§ To do: For the entries that follow, restate word for word the line containing "- The for-in", the line containing "#### 09.04.03. The", and every line that lies between them.

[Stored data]
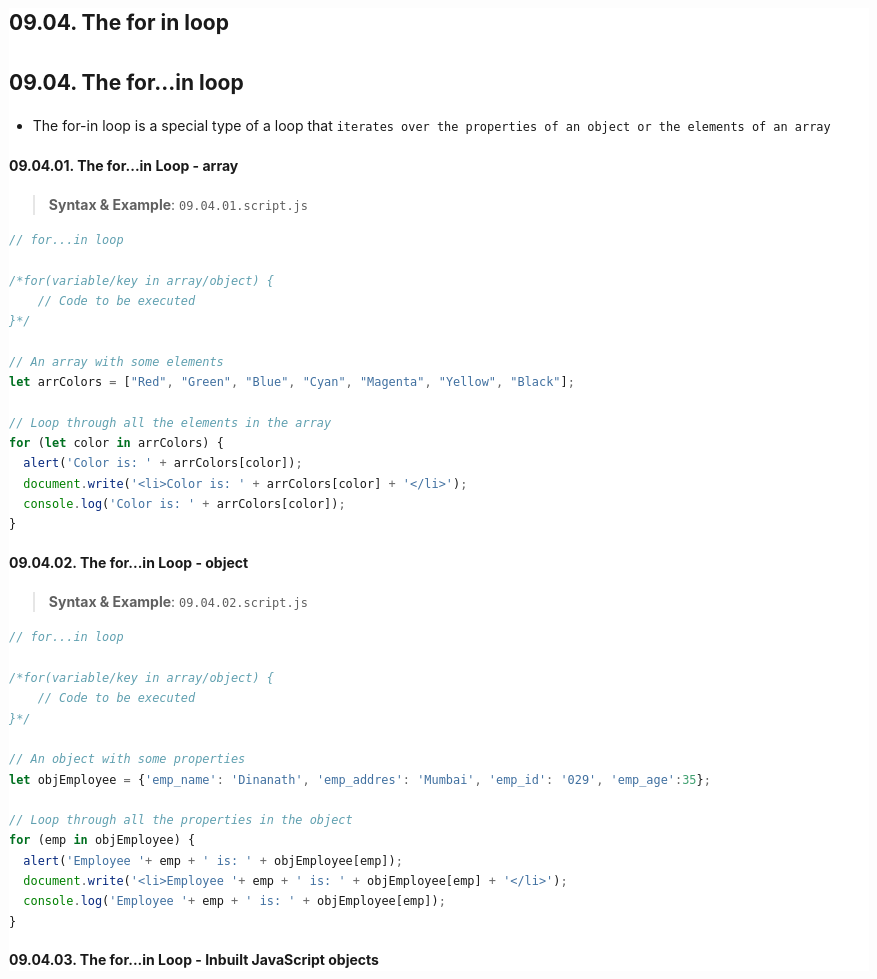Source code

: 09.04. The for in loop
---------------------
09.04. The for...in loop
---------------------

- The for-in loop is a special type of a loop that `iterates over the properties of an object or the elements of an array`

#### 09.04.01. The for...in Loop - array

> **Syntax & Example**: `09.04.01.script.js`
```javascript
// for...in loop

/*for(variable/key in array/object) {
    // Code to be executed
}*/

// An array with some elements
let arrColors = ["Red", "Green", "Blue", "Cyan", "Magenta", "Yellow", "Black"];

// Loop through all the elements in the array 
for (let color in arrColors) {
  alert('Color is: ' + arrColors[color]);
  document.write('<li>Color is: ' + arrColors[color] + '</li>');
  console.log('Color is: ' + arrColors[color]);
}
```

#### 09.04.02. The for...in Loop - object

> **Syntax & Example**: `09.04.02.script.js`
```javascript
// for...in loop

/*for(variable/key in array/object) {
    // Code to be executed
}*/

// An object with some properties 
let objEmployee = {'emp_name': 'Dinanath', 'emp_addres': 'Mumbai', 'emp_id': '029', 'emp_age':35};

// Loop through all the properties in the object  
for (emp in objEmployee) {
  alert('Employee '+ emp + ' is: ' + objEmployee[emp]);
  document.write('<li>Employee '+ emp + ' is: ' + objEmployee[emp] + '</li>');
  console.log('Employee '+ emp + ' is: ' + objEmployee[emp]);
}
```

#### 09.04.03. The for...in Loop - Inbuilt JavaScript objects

...

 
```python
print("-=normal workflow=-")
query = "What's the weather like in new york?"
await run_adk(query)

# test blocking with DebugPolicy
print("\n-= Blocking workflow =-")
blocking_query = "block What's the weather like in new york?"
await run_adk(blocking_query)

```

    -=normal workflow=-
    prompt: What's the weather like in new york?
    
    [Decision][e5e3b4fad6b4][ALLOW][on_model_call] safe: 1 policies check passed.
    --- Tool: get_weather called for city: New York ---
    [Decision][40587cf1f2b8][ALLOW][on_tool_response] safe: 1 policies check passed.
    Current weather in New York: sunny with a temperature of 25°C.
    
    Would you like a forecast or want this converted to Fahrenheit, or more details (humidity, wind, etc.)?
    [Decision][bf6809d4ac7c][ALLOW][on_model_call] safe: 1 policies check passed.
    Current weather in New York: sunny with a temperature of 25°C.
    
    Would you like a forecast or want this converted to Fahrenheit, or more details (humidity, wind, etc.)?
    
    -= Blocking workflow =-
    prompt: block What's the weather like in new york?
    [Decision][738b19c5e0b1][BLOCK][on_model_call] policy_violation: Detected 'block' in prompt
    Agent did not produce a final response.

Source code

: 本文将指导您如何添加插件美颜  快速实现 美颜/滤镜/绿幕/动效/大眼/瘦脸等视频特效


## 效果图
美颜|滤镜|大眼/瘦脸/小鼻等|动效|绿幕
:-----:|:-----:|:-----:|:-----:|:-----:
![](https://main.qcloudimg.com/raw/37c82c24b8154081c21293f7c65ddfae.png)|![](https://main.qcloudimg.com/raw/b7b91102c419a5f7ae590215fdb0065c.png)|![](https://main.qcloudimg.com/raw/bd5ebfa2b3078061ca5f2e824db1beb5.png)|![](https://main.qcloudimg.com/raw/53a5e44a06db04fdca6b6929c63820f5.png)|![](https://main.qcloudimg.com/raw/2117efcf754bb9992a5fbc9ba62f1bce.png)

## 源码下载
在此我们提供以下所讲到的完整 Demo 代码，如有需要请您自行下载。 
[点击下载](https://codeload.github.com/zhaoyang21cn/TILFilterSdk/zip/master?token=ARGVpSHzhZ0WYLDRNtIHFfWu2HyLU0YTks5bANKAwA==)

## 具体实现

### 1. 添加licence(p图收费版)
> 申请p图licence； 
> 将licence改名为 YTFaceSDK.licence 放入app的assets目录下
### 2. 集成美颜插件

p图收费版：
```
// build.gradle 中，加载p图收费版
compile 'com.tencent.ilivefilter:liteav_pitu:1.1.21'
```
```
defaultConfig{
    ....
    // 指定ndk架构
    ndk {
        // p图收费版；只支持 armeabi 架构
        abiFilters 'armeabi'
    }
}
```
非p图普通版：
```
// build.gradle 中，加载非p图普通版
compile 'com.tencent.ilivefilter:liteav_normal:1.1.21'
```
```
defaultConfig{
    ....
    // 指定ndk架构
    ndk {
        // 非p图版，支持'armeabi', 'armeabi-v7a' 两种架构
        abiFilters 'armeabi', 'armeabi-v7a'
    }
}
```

---

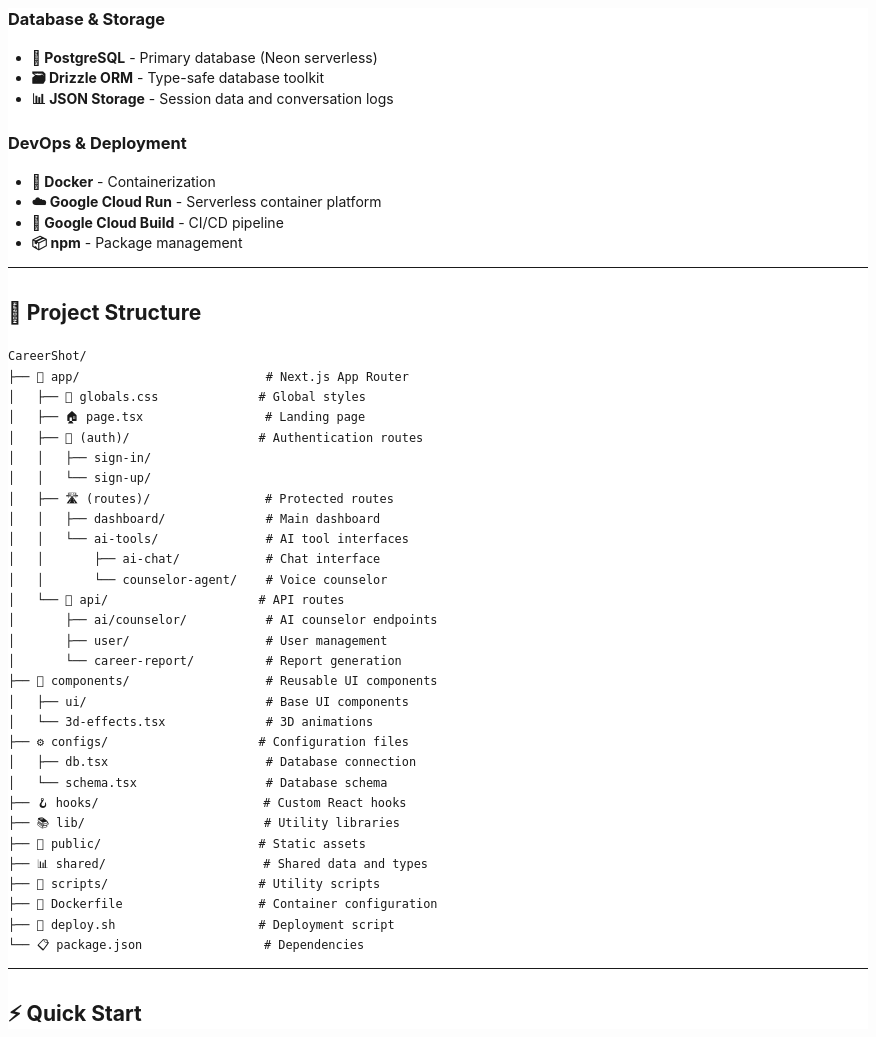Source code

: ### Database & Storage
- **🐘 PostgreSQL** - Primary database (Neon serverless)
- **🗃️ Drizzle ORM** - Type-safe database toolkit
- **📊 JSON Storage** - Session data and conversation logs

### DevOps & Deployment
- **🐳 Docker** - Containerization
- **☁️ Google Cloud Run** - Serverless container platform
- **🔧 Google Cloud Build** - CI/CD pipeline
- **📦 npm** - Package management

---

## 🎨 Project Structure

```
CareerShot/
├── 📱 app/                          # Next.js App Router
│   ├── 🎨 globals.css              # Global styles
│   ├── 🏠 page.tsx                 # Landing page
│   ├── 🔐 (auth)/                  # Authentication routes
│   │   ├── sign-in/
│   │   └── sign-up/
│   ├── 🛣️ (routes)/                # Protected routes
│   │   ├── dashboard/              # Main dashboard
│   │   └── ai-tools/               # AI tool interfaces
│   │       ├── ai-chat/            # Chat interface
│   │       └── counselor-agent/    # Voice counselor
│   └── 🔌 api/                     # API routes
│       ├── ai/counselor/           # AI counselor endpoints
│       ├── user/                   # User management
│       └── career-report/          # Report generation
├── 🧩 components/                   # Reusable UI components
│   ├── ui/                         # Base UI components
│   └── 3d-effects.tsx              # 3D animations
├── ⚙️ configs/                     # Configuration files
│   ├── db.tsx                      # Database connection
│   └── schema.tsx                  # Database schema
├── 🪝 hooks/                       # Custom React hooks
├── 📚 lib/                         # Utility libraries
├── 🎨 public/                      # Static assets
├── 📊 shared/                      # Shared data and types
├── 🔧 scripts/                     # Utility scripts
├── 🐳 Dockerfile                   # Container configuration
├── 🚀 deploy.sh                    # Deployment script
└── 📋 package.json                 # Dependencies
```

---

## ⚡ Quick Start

§ Finished task:
- The for-in loop is a special type of a loop that `iterates over the properties of an object or the elements of an array`

#### 09.04.01. The for...in Loop - array

> **Syntax & Example**: `09.04.01.script.js`
```javascript
// for...in loop

/*for(variable/key in array/object) {
    // Code to be executed
}*/

// An array with some elements
let arrColors = ["Red", "Green", "Blue", "Cyan", "Magenta", "Yellow", "Black"];

// Loop through all the elements in the array 
for (let color in arrColors) {
  alert('Color is: ' + arrColors[color]);
  document.write('<li>Color is: ' + arrColors[color] + '</li>');
  console.log('Color is: ' + arrColors[color]);
}
```

#### 09.04.02. The for...in Loop - object

> **Syntax & Example**: `09.04.02.script.js`
```javascript
// for...in loop

/*for(variable/key in array/object) {
    // Code to be executed
}*/

// An object with some properties 
let objEmployee = {'emp_name': 'Dinanath', 'emp_addres': 'Mumbai', 'emp_id': '029', 'emp_age':35};

// Loop through all the properties in the object  
for (emp in objEmployee) {
  alert('Employee '+ emp + ' is: ' + objEmployee[emp]);
  document.write('<li>Employee '+ emp + ' is: ' + objEmployee[emp] + '</li>');
  console.log('Employee '+ emp + ' is: ' + objEmployee[emp]);
}
```

#### 09.04.03. The for...in Loop - Inbuilt JavaScript objects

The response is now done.